* [Written instruction]
Quote the entries starting at the line containing "pose: elev=229.4 azim=118.4" and ending at the line containing "Dot at: (195, 268)", word for word.

* [Extracted information]
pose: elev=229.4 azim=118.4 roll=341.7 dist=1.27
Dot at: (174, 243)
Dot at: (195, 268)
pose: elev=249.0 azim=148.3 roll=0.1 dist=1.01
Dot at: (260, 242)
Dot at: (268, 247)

...

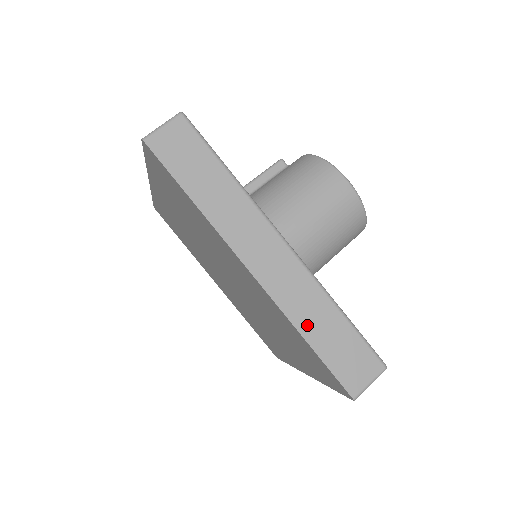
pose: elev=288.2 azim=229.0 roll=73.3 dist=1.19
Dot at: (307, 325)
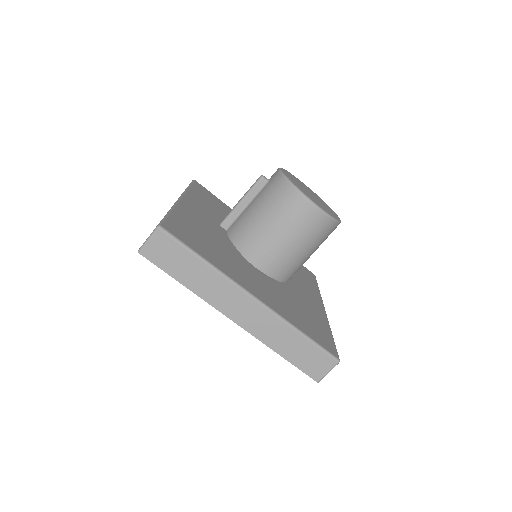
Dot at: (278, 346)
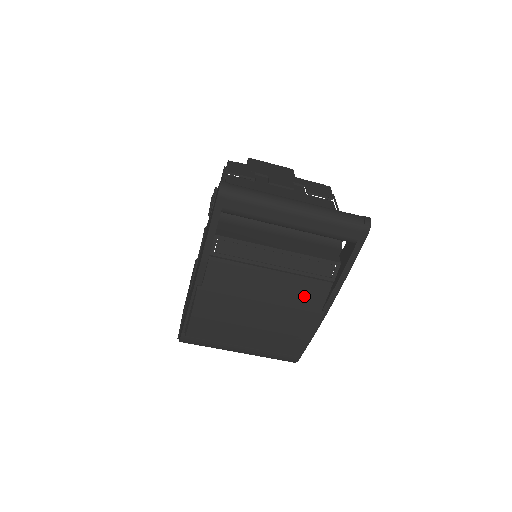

--

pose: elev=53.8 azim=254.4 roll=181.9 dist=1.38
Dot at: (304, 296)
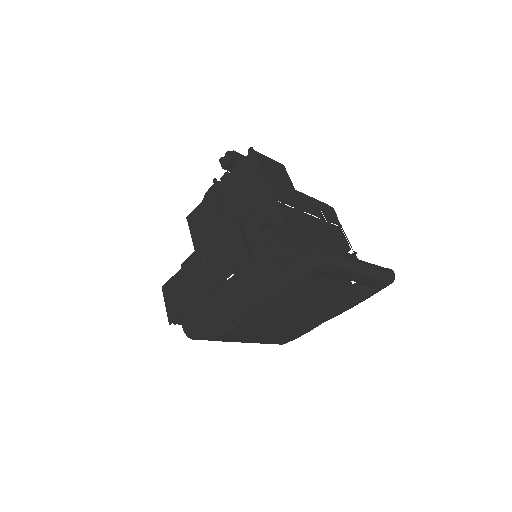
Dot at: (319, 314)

* [Task result]
pose: elev=229.4 azim=118.4 roll=341.7 dist=1.27
Dot at: (174, 243)
Dot at: (195, 268)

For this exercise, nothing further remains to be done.